* EXERCISE BRIEF *
Provide an exact copy of the data, excluding the images.

* MATERIAL PROVIDED *

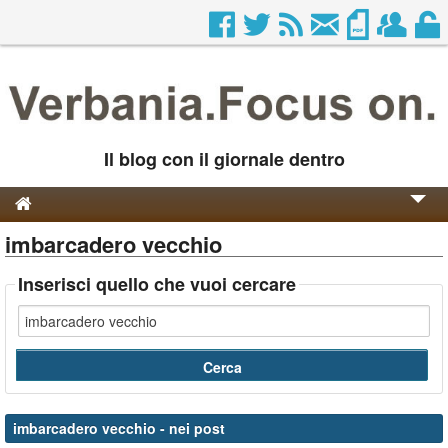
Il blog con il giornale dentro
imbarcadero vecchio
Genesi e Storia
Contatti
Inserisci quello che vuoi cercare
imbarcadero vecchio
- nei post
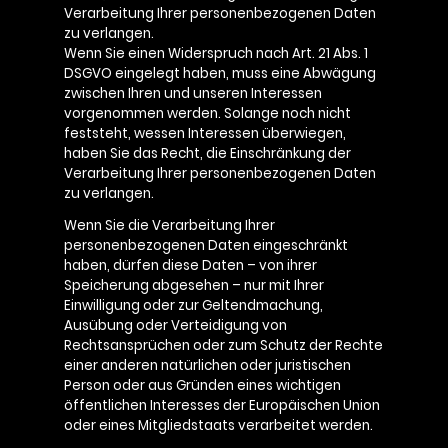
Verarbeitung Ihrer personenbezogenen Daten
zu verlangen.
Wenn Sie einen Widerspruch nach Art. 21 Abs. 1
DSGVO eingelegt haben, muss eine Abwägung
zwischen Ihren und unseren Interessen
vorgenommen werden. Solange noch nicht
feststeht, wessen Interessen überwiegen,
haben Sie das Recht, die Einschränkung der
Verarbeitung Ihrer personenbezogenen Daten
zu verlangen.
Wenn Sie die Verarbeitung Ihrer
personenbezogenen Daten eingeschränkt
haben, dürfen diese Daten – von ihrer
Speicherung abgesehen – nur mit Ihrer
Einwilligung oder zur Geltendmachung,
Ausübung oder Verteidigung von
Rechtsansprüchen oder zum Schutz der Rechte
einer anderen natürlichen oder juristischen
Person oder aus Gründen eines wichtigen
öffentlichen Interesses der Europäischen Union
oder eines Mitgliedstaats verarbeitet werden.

* ANSWER TO THIS PROBLEM *
Il blog con il giornale dentro
imbarcadero vecchio
Genesi e Storia
Contatti
Inserisci quello che vuoi cercare
imbarcadero vecchio
- nei post
Verarbeitung Ihrer personenbezogenen Daten
zu verlangen.
Wenn Sie einen Widerspruch nach Art. 21 Abs. 1
DSGVO eingelegt haben, muss eine Abwägung
zwischen Ihren und unseren Interessen
vorgenommen werden. Solange noch nicht
feststeht, wessen Interessen überwiegen,
haben Sie das Recht, die Einschränkung der
Verarbeitung Ihrer personenbezogenen Daten
zu verlangen.
Wenn Sie die Verarbeitung Ihrer
personenbezogenen Daten eingeschränkt
haben, dürfen diese Daten – von ihrer
Speicherung abgesehen – nur mit Ihrer
Einwilligung oder zur Geltendmachung,
Ausübung oder Verteidigung von
Rechtsansprüchen oder zum Schutz der Rechte
einer anderen natürlichen oder juristischen
Person oder aus Gründen eines wichtigen
öffentlichen Interesses der Europäischen Union
oder eines Mitgliedstaats verarbeitet werden.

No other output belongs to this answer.